Empc: Effective Path Prioritization for Symbolic Execution with Path Cover
Shuangjie Yao, Dongdong She
TL;DR
Empc tackles the path-explosion problem in symbolic execution by reframing path prioritization as a minimum path cover (MPC) problem on the program’s inter-procedural CFG. It computes multiple MPCs on transformed, acyclic subgraphs to constrain exploration to a compact, diverse set of paths, then guides runtime execution by matching subpaths against these MPCs and using program dependence cues to recover infeasible prefixes. Implemented as a KLEE searcher in C++/LLVM, Empc delivers substantial gains in code coverage (≈19.6% more basic blocks, ≈24.4% more lines), large memory savings (up to 93.5%), and improved bug detection (≈24 additional violations) with modest runtime overhead. The approach combines graph-theoretic MPC techniques with dependence-based infeasible-path handling to provide a principled, scalable boost to symbolic execution, and is released as open source for broader adoption and experimentation.
Abstract
Symbolic execution is a powerful program analysis technique that can formally reason the correctness of program behaviors and detect software bugs. It can systematically explore the execution paths of the tested program.

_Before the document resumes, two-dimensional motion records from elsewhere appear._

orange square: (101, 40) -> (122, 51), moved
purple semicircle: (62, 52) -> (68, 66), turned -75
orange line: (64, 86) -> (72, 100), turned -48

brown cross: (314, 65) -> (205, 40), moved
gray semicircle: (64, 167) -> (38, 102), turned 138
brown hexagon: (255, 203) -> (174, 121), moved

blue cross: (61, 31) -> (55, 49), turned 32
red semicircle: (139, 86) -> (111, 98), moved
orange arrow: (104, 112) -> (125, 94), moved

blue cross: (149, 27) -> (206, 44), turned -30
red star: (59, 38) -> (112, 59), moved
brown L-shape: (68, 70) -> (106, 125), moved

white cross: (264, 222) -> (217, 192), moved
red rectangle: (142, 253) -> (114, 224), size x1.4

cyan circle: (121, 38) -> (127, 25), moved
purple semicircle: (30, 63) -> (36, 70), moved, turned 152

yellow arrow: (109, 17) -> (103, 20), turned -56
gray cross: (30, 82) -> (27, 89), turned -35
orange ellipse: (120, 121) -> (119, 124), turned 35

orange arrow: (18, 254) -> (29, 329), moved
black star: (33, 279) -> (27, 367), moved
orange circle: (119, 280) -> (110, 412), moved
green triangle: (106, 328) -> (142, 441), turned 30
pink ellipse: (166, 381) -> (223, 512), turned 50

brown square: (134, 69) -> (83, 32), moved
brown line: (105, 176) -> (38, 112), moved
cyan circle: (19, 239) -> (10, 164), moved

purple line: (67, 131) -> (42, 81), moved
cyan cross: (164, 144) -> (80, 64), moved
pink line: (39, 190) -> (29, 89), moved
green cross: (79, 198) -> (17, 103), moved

But it suffers from an inherent limitation: path explosion. Path explosion occurs when symbolic execution encounters an overwhelming number (exponential to the program size) of paths that need to be symbolically reasoned. It severely impacts the scalability and performance of symbolic execution. To tackle this problem, previous works leverage various heuristics to prioritize paths for symbolic execution. They rank the exponential number of paths using static rules or heuristics and explore the paths with the highest rank. However, in practice, these works often fail to generalize to diverse programs. In this work, we propose a novel and effective path prioritization technique with path cover, named Empc. Our key insight is that not all paths need to be symbolically reasoned. Unlike traditional path prioritization, our approach leverages a small subset of paths as a minimum path cover (MPC) that can cover all code regions of the tested programs. To encourage diversity in path prioritization, we compute multiple MPCs. We then guide the search for symbolic execution on the small number of paths inside multiple MPCs rather than the exponential number of paths. We implement our technique Empc based on KLEE. We conduct a comprehensive evaluation of Empc to investigate its performance in code coverage, bug findings, and runtime overhead. The evaluation shows that Empc can cover 19.6% more basic blocks than KLEE's best search strategy and 24.4% more lines compared to the state-of-the-art work cgs. Empc also finds 24 more security violations than KLEE's best search strategy. Meanwhile, Empc can significantly reduce the memory usage of KLEE by up to 93.5%.